São Paulo, 28 (AE) - As 23 mortes resultantes de quatro chacinas, desde dezembro, estão provocando uma debandada na Favela Paraguai, na Vila Prudente, zona leste de São Paulo. Cansadas de assistir às sucessivas matanças e, principalmente, temendo ser as próximas vítimas, dezenas de moradores abandonam suas casas às pressas.
O medo é justificado. Segundo os moradores, desde sexta-feira, data da última chacina, ligações anônimas estão sendo feitas para o orelhão da favela com uma ameaça clara: quem permanecer no local será morto e terá os barracos incendiados. Acostumados aos métodos das quadrilhas de traficantes, os moradores não se arriscam a duvidar.

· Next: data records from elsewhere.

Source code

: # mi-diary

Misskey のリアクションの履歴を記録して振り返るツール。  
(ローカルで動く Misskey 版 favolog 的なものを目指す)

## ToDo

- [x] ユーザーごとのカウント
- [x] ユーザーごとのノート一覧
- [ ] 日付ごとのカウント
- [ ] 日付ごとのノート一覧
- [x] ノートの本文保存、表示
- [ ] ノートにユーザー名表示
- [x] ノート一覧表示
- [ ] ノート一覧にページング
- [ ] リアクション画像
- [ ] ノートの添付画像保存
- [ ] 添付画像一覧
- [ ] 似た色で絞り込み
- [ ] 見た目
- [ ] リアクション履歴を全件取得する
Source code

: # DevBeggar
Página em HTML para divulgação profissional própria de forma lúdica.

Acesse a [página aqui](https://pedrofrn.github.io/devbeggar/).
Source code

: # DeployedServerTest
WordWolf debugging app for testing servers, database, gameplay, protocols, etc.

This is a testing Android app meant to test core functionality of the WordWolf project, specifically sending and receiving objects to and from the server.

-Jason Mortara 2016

Só hoje, pelo menos dez famílias foram vistas retirando os pertences dos barracos, em caminhões de frete. "Já cansei de ficar pensando quem pode ser o próximo", disse um morador que carregava sua mudança, ajudado pela mulher e dois filhos. Assim como os demais entrevistados pelo Estado, ele não deu o nome.
A fuga ocorre mesmo diante da incerteza do local para onde ir. "Não sei para onde vamos", disse outro morador, que punha uma geladeira num caminhão. "Só quero ficar longe daqui". O destino de muitos era a casa de parentes em outras favelas ou mesmo a rua. "Tem gente que está catando viadutos para morar", disse um homem, que continua na favela com a mulher e três filhos, entre eles um bebê. "Um dos telefonemas dizia que não iam poupar nem as crianças, mas o que vou fazer?"
Aluguel - Trabalhando como faxineira, salário de R$ 150,00, uma senhora queixou-se à reportagem. "Os aluguéis mais baratos custam R$ 250,00; como vou pagar e ainda comer?" Quando sai para trabalhar, ela deixa duas filhas sozinhas em casa. "Fico com o coração na mão, mas não tenho escolha". Algumas mulheres e crianças refugiaram-se numa igreja evangélica em reformas. O local também virou abrigo de móveis.
A Polícia Civil informou hoje que a investigação sobre a chacina de sexta-feira, que deixou cinco mortos na favela, "está bem avançada".